Chelsea would not comment on the report, a spokesman saying: ‘As we said last week, we recognise that John has the right to appeal. It would be inappropriate for us to comment further at this time.’
Terry timeline – how the controversy unfolded
October 23 – John Terry releases a statement denying he made a racist slur against Anton Ferdinand during Chelsea's defeat at QPR after videos had circulated on the internet.
October 25 – Scotland Yard announce they are assessing allegations of racist abuse of Ferdinand by Terry after a complaint from the member of the public.
November 1 – The Metropolitan Police confirm they have launched a formal investigation.
November 5 – England manager Fabio Capello confirms Terry will be selected for the friendlies against Spain and Sweden.
November 28 – Terry is interviewed under caution.
December 1 – Scotland Yard announce they have passed a file towards to prosecutors.
December 21 – The Crown Prosecution Service announce Terry will be charged with racially abusing Ferdinand and is due to appear before West London Magistrates' Court on February 1, 2012.
January 28 – The FA cancels the pre-match handshakes before the FA Cup fourth-round tie between QPR and Chelsea “to defuse further tensions” relating to the Terry-Ferdinand situation.
February 1 – District Judge Howard Riddle orders that Terry should stand trial in the week beginning July 9 – following Euro 2012 – after hearing a number of other Chelsea players would not be able to appear as witnesses until the end of the football season.
February 3 – Terry is stripped of the England captaincy for a second time. The decision was taken by members of the 14-strong FA board, without consulting Capello.

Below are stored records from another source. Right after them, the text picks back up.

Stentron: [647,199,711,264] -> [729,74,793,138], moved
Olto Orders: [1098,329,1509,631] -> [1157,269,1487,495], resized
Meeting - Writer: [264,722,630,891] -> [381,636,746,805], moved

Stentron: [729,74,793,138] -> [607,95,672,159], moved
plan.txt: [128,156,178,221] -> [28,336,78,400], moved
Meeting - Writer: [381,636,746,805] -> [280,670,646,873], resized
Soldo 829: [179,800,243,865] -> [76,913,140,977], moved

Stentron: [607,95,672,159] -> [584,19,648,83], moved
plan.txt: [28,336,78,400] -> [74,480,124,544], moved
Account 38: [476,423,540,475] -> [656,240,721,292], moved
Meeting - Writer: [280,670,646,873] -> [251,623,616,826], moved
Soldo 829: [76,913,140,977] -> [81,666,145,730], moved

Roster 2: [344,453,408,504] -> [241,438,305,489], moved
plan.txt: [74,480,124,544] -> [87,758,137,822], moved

February 8 – Capello resigns as England manager two days after criticising the decision to strip Terry of the captaincy.
July 13 – Cleared at Westminster Magistrates' Court of making a racist insult to Ferdinand.
June 24 – Plays the full 90 minutes and extra time as England suffer more penalty heartache, losing their Euro 2012 quarter-final to Italy on penalties.
July 27 – Charged by the FA with using abusive and/or insulting words and/or behaviour towards QPR defender Ferdinand. It is further alleged that this included a reference to the ethnic origin and/or colour and/or race of Ferdinand. Terry denies the charge and requests a personal hearing.
August 30 – Recalled to England squad, after missing friendly against Sweden, for September's World Cup qualifiers against Moldova and Ukraine.
September 9 – Withdraws from England squad for Ukraine game after picking up ankle injury in 5-0 win in Moldova.
September 23 – Announces his retirement from international football, shortly before the start of his personal hearing to answer the FA charge.
September 27 – Banned for four matches and fined 220,000 by an FA independent regulatory commission.
October 5 – FA reveal written reasons behind independent commission's ruling, insisting Terry's racist language towards Ferdinand was used as an insult and finding “no credible basis” for his defence that he was only repeating words he believed the QPR defender said to him.